Operation Noble Eagle commenced three days after 9/11. It pulled together a full range of task organized military activities in support of homeland defense and civil support operations throughout the United States (Tomisek 2002, 4). Key activities include aerospace defense, land defense, maritime defense, and civil support and are rolled up under the U.S. Joint Force Command. The rub here is that it requires DoD to undertake this mission wihout taking away any of its overseas military obligations. Its a tough task that can strain our forces capabilities especially after 12 years of war in two conflicts. The challenges we face are difficult ones. We are battling a stateless, adaptive, and dedicated enemy capable of executing complex attacks on US soil.

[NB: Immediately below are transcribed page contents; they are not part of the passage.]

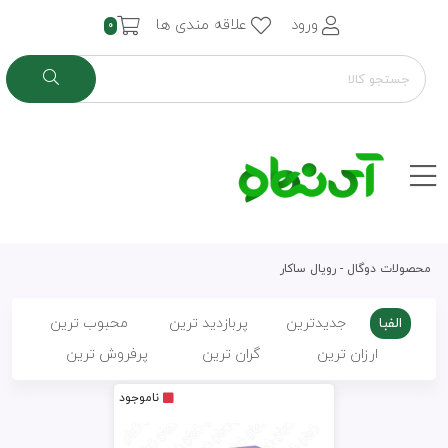
ورود
علاقه مندی ها
0
محصولات دوگال - رویال ساکار
الفبا
جدیدترین
پربازدید ترین
محبوب ترین
ارزان ترین
گران ترین
پرفروش ترین
ناموجود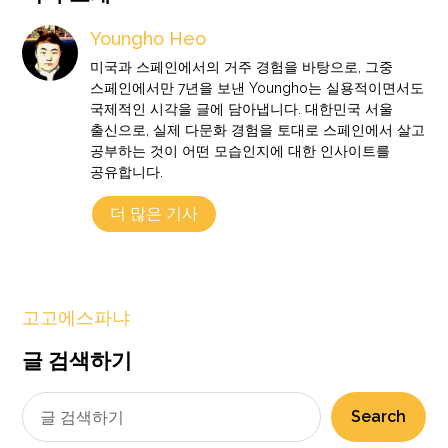
Youngho Heo
미국과 스페인에서의 거주 경험을 바탕으로, 그중
스페인에서만 7년을 보낸 Youngho는 실용적이면서도
국제적인 시각을 글에 담아냅니다. 대한민국 서울
출신으로, 실제 다문화 경험을 토대로 스페인에서 살고
공부하는 것이 어떤 모습인지에 대한 인사이트를
공유합니다.
더 많은 기사
고고에스파냐
글 검색하기
Search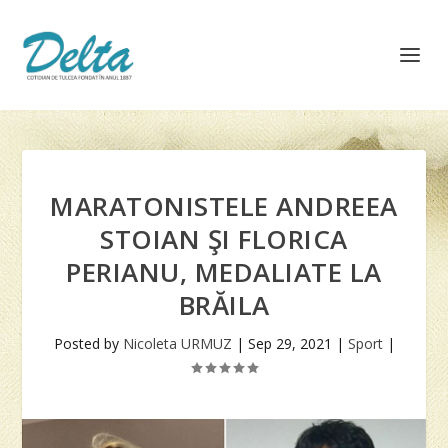
MARATONISTELE ANDREEA
STOIAN ŞI FLORICA
PERIANU, MEDALIATE LA
BRĂILA
Posted by
Nicoleta URMUZ
|
Sep 29, 2021
|
Sport
|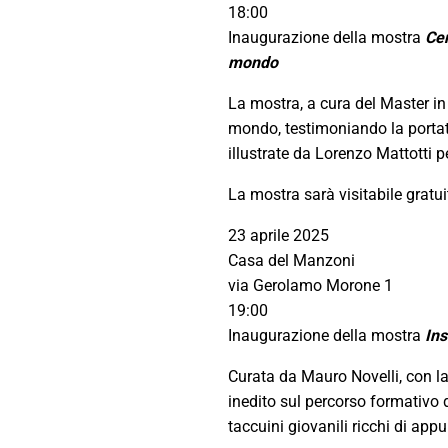
18:00
Inaugurazione della mostra
Cen
mondo
La mostra, a cura del Master in
mondo, testimoniando la portata
illustrate da Lorenzo Mattotti pe
La mostra sarà visitabile gratu
23 aprile 2025
Casa del Manzoni
via Gerolamo Morone 1
19:00
Inaugurazione della mostra
Ins
Curata da Mauro Novelli, con la
inedito sul percorso formativo d
taccuini giovanili ricchi di app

Our leaders have developed programs and initiatives designed to maintain the enemy on the defensive and limit their ability to carry out another attack on US soil. Our enemy is creative and we must be as well. I believe our success thus far has been our adaptability to the threat and a proactive approach to taking the fight to the enemy no matter where they are located as well as limiting the availability of resources or finances. Now the long term part of the National Strategy for Combating Terrorism must take effect in order to limit the number of new recruits available to these terrorist groups.
References
Executive Office of the President. National Strategy for Combating Terrorism. D.C.: United States, 2003, 1.
Squassoni, Sharon. Proliferation Security Initiative (PSI). Report for Congress, D.C.: Congressional Research Service; The Library of Congress, 2006.
Tomisek, Steven J. "Homeland Security: The New Role for Defense." Strategic Forum, 2002.
White House. National Strategy to Combat Weapons of Mass Destruction (WMD). D.C.: White House, December 2002, 2.